With the current wars in Afghanistan, Iraq, Pakistan, Syria, Libya, Yemen, Somalia and elsewhere, “US interests” have expanded to include the millions of barrels of cheap foreign oil required for the health of the US economy. Americans love their cheap gasoline, coffee, sugar and chocolate. Few are consciously aware that they owe these cheap luxuries to covert and overt military operations. If they did know, I believe the percentages supporting war would rise significantly.

What Americans Sacrifice for a Bloated Military

I like to think I would be willing to make the sacrifice. In essence I have, by moving to a much smaller, poorer country where tax dollars are used to fund universal health care, subsidized child care and housing and long term unemployment benefits.
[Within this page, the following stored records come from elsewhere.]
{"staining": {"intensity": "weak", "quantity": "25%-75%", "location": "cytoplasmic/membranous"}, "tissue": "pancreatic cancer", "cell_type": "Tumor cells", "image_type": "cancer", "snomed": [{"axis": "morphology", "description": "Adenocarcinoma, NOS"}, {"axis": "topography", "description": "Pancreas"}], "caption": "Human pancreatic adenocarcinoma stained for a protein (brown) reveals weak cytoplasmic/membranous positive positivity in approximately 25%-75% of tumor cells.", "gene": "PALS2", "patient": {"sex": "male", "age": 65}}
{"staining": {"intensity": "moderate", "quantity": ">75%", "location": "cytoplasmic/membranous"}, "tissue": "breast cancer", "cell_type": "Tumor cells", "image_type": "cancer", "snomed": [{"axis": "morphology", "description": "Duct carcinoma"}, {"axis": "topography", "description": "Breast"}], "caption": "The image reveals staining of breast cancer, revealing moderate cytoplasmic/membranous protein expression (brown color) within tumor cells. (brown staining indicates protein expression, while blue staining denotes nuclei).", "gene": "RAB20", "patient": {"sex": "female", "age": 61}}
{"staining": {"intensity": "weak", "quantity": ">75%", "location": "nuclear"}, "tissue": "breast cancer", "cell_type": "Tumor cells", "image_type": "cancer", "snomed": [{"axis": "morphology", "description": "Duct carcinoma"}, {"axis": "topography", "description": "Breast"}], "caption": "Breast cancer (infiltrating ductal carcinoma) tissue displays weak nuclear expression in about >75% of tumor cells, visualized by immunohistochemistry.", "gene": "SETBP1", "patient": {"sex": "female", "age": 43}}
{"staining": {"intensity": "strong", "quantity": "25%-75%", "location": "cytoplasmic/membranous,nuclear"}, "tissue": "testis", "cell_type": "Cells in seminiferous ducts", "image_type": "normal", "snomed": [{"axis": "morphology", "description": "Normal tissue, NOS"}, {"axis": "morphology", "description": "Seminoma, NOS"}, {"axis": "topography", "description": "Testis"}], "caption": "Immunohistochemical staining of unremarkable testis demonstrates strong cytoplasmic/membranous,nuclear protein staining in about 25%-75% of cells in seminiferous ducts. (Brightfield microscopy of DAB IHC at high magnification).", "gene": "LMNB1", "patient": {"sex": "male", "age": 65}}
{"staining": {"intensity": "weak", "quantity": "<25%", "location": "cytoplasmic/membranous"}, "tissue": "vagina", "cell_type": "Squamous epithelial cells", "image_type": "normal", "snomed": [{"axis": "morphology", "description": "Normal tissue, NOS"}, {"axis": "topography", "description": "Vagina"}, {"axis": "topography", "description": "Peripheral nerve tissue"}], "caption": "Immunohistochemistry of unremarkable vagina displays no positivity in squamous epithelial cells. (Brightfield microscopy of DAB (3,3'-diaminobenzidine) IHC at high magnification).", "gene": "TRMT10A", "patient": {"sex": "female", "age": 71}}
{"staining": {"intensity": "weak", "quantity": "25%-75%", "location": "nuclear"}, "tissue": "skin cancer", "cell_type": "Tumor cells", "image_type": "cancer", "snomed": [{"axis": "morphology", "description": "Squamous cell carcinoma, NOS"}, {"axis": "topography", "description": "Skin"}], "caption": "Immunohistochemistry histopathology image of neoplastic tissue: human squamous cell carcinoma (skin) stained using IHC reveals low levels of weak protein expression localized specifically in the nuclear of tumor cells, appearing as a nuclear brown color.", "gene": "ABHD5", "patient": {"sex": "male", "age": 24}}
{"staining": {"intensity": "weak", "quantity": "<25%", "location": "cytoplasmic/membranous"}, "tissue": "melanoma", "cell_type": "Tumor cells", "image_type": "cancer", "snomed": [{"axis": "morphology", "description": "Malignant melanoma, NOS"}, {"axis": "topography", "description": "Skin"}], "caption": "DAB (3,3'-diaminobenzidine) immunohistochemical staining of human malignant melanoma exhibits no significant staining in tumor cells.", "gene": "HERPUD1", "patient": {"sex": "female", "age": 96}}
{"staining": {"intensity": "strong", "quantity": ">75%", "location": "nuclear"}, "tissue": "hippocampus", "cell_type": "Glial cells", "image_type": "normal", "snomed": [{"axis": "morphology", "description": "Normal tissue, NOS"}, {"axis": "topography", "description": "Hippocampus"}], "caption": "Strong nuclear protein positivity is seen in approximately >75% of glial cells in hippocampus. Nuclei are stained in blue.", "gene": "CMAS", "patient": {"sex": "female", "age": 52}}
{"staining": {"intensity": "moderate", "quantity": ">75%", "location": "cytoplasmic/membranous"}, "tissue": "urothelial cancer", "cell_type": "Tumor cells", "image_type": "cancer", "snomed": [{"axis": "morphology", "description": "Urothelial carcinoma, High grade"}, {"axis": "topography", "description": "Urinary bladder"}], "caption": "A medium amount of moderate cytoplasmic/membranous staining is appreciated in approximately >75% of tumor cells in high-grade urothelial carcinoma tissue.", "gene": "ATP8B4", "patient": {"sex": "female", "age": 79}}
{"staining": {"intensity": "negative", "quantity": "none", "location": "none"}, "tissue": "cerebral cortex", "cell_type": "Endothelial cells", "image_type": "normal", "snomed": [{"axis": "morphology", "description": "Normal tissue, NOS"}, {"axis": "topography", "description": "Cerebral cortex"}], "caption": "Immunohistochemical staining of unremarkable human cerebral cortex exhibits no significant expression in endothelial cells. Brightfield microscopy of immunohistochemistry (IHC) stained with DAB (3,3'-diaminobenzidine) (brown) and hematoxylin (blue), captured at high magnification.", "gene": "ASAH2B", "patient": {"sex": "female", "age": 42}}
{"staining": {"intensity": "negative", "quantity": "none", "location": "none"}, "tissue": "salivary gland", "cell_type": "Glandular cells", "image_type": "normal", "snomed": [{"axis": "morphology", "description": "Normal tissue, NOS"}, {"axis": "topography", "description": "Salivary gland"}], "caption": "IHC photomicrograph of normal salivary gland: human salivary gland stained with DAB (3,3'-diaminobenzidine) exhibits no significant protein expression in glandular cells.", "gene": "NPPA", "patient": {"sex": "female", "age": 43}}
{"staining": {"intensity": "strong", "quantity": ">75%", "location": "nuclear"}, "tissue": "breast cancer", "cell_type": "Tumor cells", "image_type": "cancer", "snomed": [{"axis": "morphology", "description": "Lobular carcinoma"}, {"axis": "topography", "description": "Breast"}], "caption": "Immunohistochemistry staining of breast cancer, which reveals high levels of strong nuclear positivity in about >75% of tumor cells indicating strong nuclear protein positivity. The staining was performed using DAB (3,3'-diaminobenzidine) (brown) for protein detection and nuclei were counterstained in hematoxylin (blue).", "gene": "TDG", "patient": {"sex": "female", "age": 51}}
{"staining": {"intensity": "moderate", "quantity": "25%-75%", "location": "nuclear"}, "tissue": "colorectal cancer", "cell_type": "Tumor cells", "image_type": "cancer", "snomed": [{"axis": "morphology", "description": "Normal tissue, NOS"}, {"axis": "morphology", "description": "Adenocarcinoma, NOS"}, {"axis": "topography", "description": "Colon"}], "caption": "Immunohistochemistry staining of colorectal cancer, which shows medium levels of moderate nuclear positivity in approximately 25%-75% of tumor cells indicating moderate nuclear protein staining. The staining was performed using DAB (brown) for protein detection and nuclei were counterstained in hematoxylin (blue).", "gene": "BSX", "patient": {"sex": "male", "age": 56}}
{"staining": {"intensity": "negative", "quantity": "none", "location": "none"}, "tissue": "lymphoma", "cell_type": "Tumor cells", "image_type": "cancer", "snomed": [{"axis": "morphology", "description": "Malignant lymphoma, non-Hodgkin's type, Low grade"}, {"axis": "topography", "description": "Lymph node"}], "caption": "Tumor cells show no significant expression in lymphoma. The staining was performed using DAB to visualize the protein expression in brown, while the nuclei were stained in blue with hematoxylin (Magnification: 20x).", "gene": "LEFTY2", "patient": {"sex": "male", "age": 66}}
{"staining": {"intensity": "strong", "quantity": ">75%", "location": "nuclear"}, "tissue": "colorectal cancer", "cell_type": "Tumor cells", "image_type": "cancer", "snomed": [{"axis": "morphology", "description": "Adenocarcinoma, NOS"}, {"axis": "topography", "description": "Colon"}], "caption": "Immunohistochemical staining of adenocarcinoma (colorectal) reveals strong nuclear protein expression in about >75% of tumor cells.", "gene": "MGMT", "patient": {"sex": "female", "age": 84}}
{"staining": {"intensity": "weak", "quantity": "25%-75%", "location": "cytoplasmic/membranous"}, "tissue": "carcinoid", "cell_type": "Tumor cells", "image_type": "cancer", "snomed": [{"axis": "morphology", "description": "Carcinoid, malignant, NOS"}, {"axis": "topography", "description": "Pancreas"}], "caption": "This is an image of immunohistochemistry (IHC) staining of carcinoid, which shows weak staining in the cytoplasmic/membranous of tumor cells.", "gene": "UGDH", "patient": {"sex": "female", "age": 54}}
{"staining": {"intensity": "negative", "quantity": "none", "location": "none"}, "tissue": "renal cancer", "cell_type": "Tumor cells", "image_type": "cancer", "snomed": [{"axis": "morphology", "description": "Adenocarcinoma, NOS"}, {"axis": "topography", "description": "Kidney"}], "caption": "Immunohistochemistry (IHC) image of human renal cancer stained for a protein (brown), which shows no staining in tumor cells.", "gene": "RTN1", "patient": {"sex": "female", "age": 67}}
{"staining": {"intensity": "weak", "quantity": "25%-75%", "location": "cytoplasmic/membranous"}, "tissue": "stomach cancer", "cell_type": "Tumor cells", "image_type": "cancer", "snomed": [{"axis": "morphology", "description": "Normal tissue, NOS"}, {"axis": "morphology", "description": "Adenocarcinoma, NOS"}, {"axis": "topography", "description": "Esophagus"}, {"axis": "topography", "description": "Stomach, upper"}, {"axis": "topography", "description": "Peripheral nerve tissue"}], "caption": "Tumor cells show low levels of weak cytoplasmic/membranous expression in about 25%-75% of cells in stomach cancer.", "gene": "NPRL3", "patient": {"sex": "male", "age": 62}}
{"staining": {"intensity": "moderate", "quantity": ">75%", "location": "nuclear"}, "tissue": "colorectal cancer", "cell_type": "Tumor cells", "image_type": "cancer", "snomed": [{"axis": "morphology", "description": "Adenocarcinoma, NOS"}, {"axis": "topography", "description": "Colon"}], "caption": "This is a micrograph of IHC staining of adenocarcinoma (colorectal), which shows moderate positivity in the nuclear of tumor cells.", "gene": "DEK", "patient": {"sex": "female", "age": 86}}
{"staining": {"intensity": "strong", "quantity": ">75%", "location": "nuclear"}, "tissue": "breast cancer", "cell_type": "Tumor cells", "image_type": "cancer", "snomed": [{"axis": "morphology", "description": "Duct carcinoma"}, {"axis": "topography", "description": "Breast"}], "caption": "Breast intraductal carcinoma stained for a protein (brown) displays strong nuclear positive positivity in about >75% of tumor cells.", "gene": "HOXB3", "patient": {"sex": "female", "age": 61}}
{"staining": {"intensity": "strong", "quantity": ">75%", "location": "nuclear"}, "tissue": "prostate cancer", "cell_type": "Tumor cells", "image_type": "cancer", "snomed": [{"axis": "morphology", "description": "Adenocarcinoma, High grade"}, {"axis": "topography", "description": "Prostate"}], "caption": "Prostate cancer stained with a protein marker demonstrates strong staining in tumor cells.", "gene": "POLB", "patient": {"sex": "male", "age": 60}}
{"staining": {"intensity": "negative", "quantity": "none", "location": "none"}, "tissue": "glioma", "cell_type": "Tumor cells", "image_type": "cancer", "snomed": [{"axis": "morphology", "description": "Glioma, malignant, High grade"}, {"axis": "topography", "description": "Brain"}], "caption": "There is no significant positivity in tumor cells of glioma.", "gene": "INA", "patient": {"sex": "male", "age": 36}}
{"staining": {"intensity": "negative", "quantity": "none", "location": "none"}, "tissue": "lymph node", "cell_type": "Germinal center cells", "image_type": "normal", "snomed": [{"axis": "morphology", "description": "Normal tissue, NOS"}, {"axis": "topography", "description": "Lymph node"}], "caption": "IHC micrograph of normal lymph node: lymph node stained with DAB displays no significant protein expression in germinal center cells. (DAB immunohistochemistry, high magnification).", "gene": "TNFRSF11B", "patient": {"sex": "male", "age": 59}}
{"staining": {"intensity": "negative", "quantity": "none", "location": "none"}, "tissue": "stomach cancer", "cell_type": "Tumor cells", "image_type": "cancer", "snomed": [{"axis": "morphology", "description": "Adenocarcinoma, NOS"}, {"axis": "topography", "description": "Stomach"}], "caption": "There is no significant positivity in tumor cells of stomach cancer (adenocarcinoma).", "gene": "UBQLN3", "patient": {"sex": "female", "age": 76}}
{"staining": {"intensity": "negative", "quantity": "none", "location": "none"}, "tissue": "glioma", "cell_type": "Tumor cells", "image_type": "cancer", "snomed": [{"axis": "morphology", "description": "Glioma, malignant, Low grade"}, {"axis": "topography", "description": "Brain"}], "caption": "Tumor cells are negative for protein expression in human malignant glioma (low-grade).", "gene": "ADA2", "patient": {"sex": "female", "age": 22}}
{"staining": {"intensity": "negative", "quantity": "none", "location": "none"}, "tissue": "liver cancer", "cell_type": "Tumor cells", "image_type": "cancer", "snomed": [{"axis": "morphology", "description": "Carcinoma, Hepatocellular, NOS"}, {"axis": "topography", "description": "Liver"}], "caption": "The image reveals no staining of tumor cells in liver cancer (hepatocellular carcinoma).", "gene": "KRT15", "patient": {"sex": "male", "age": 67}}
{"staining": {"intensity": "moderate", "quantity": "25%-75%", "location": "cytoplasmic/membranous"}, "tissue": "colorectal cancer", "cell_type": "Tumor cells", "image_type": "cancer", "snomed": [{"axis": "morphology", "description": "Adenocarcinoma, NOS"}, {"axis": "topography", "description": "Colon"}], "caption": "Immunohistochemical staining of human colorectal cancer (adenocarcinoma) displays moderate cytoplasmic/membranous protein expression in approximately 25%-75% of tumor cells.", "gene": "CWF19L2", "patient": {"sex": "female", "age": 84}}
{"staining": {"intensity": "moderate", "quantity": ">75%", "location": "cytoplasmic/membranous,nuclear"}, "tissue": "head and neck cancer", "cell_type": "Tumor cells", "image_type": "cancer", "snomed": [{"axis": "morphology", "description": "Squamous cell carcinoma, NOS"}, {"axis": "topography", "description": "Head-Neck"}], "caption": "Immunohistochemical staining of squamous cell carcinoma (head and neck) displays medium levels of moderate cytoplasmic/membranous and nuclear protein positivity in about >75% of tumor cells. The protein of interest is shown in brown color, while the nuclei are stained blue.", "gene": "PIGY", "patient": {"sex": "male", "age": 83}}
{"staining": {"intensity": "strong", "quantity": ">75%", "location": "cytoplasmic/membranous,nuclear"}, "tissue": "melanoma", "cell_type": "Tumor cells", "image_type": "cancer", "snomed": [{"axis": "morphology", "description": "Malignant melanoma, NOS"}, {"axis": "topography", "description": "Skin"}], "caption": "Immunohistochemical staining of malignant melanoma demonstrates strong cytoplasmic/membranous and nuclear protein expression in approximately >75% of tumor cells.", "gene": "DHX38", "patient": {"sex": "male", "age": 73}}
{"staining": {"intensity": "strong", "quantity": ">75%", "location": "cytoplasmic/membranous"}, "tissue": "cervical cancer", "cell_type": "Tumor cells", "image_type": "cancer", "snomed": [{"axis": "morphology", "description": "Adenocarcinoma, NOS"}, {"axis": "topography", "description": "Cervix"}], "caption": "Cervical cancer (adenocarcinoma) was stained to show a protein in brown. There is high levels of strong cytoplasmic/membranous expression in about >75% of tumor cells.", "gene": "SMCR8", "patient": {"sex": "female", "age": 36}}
Because New Zealand feels no compulsion to invade and occupy other countries, they still provide a fairly generous safety net for unemployed, disabled and elderly Kiwis.

Social services were never quite so robust in the US. However prior to Reagan’ election in 1980 and the ballooning of US military expenditures, I could rely on federally funded jobs, vocational rehabilitation and subsidized housing to assist my clients into employment. By 1990 this was no longer possible. The great majority were desperate to get jobs, which would have been far more cost effective for taxpayers. However in the absence of any state or federal support, prospective employers refused to take a chance on hiring them. Thus most remained trapped on Social Security disability.

The systematic dismantling of the American safety net began under Reagan and Bush, as they cut taxes on the rich and redirected tax revenues  toward military priorities – a phenomenally expensive missile defense system (aka the Strategic Defense Initiative or Star Wars) and military interventions in El Salvador, Nicaragua, Guatemala, Grenada, Panama, the Philippines, Somalia and Iraq.

Instead of restoring the social safety net programs his Republican predecessors abolished, Clinton continued to shred the safety net by ending the welfare entitlement for single mothers Franklyn Roosevelt introduced in 1935. Meanwhile he cut taxes even further, continued the SDI and declared war against Serbia – presumably to assist US oil companies to access oil and gas in the Caspian Sea basin.